The series helped propel Ms. Manzano on her path to becoming a writer. She was often asked for her ideas about the Hispanic content and  felt  validated  when they became part of the show. “I had a lot of support; she recalled. “They really wanted to get people of color behind the camera, as well as in front.”

Emilio Delgado, who joined the cast as Luis in 1971, was not surprised that Ms. Manzano became a writer for the show.  “She’s a natural for it and she’s got a great sense for comedy,”  he said.  He said “Sesame Street” was a perfect place to work.  “We all got along perfectly – even  better than some people in families.”

The circumstances of Maria’s life often reflected what was happening to Ms. Manzano in the real world. “It was like a reality show without  the whining,” she said.  Ms. Manzano married a conservation  foundation  official, Richard Reagan, in 1986; Maria married Luis in 1988.  When Ms. Manzano became pregnant, so did Maria, whose daughter, Gabi, was played by Ms. Manzano’s daughter, Gabriela, for several years.

But that did not lead to an acting career. “She didn’t like it,” Ms. Manzano said. “You have to force your kids to do enough stuff. Go to school, go to the doctor, go to the dentist.

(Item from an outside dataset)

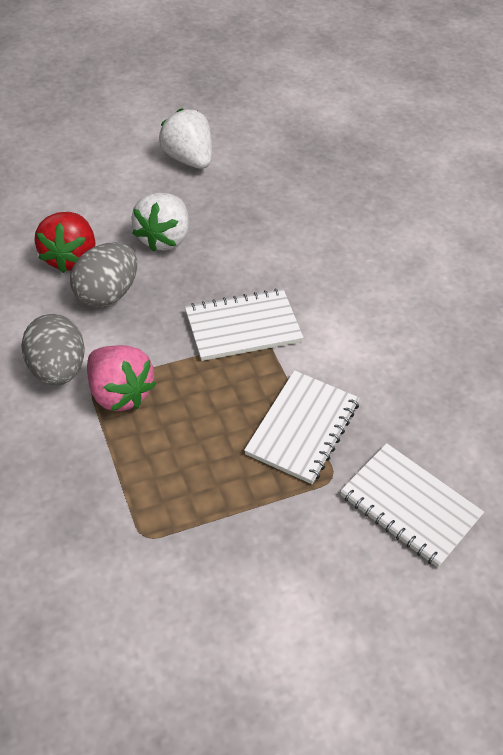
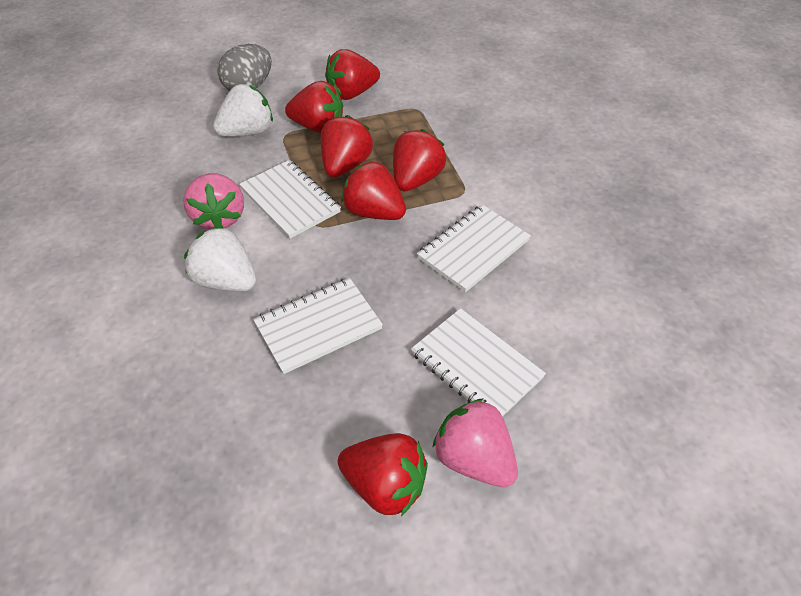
grey egg: [21,314,85,386] [70,242,137,307] = 2 -> [217,44,272,91] = 1
pink strawberry: [87,345,156,411] = 1 -> [183,173,244,230] [432,398,518,487] = 2
red strawberry: [35,212,95,273] = 1 -> [285,81,343,133] [321,115,373,177] [325,49,380,100] [338,433,428,516] [341,161,406,220] [393,129,446,191] = 6
white notebook: [185,288,304,361] [244,370,360,484] [340,443,484,568] = 3 -> [239,160,341,239] [253,278,383,374] [411,308,546,417] [417,205,531,292] = 4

You don’t have to force them to be on television.”

Gabriela is now  27, a yoga teacher who shares her mother’s sense of humor. Ms. Manzano recalled a long drive, a few years ago, after  she had completed a chapter in the memoir. She offered to read it aloud to help pass the time. Gabriela pointed to a copy of “Vanity  Fair” and responded, “How about you read that story on Lady Gaga?”